# Divert mason bees from nesting where they shouldn't?



## drlonzo (Apr 15, 2014)

Giving them an alternative nest site should work. The mason bee, once it has a location will continue to fill each hole till she's done for the season. 

On a better note, there is a market for those bees! Sell them off but keep enough for yourself.


----------



## gezellig (Jun 11, 2014)

Are you certain this is mason bee behavior? Sounds more like mud dauber or dirt dauber to me.


----------



## BadBeeKeeper (Jan 24, 2015)

gezellig said:


> Are you certain this is mason bee behavior? Sounds more like mud dauber or dirt dauber to me.


Thank-you for that interesting trip into the world of the dauber wasps. After some research, I would have to say that they are not the culprits, though I do have an amazing variety of wasps here. (Until I started keeping bees and learning to closely observe them, I had thought that there were only a few varieties of wasps here. Last Summer though, I began observing wasps too, and was somewhat surprised that there were so many different ones.)

After visiting several different sites, it appears that the dauber wasps actually build their own tubes and provision them with spiders(!) to feed the young. I could stand to have fewer spiders here, especially the big black and yellow orb-weavers that will construct huge webs in front of my beehives if I don't keep the areas mowed down. Those buggers seem to be particularly fond of snacking on my bees...but I think that they are probably much too big for the wasps to handle.

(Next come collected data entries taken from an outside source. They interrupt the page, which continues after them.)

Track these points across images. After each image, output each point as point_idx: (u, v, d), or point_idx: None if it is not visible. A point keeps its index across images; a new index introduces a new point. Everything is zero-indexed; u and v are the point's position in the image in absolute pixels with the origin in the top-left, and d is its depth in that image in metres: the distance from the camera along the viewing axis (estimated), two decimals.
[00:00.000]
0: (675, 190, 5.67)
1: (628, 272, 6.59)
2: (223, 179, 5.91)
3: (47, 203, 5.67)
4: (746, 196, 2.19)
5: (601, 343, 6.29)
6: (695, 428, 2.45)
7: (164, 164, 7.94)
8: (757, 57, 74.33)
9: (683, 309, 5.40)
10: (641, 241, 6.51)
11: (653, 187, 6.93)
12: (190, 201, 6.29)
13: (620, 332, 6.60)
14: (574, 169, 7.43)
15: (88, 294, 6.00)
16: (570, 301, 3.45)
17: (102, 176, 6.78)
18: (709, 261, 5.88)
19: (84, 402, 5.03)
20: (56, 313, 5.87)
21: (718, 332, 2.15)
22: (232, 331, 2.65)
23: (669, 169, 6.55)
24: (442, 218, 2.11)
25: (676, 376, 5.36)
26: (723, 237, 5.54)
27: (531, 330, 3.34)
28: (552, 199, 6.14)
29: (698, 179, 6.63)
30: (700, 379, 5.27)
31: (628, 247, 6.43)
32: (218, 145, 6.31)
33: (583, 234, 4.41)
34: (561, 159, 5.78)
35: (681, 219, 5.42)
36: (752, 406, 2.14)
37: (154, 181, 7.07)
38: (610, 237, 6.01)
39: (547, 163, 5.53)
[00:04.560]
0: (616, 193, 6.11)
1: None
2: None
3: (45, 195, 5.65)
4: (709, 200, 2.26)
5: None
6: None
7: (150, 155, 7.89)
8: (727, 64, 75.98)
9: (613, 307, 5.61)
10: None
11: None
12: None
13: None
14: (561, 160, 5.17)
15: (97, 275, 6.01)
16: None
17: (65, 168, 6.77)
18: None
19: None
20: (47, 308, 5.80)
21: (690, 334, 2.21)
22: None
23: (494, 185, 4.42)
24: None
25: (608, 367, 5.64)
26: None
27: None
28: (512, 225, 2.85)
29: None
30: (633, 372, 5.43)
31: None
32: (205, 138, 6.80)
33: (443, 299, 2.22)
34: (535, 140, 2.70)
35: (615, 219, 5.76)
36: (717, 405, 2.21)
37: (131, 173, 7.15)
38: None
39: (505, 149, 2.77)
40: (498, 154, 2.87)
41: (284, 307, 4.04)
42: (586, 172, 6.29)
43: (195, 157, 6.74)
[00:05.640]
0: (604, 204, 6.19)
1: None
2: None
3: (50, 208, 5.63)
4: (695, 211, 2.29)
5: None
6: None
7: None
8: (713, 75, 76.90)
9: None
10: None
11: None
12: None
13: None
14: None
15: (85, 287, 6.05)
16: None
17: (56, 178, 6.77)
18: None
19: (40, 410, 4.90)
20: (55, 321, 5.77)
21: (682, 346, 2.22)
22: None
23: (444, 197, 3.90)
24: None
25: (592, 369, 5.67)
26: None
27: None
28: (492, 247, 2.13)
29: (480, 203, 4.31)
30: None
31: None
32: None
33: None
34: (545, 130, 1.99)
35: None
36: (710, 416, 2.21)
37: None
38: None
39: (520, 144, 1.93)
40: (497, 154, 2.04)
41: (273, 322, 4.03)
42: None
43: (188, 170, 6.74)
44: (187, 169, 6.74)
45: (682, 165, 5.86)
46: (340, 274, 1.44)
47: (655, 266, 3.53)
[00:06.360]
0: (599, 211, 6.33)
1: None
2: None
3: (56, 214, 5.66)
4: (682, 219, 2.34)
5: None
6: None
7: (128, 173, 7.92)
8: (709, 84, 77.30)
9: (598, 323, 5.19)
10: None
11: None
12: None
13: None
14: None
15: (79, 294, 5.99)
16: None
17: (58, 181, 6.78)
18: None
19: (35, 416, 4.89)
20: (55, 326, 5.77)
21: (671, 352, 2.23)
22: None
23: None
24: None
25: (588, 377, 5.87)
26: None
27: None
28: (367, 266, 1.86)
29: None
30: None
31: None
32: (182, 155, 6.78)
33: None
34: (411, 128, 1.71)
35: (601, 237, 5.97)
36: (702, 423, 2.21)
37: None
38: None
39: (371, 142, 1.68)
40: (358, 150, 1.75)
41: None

I have observed mason bees here, and the examination of the nests (particularly those in the grooves of my frame components) leads me to believe that they are the guilty party. Originally, I had known nothing of the existence of these little creatures. One day I picked up my chainsaw to start cutting firewood and found various holes and ports full of the variety of clay that is natural to this area. I thought that I must have dropped it in some mud at some point, though I could not recall ever having done so. Then I started finding it in all sorts of other places, where I knew it hadn't been my fault. Then I was building frames one day and discovered what was going on. Pulling the components apart, I could see a cross-section of how the nest was constructed and provisioned. Having to scrape out all of the grooves in the components added a significant amount of time to my frame-building.


----------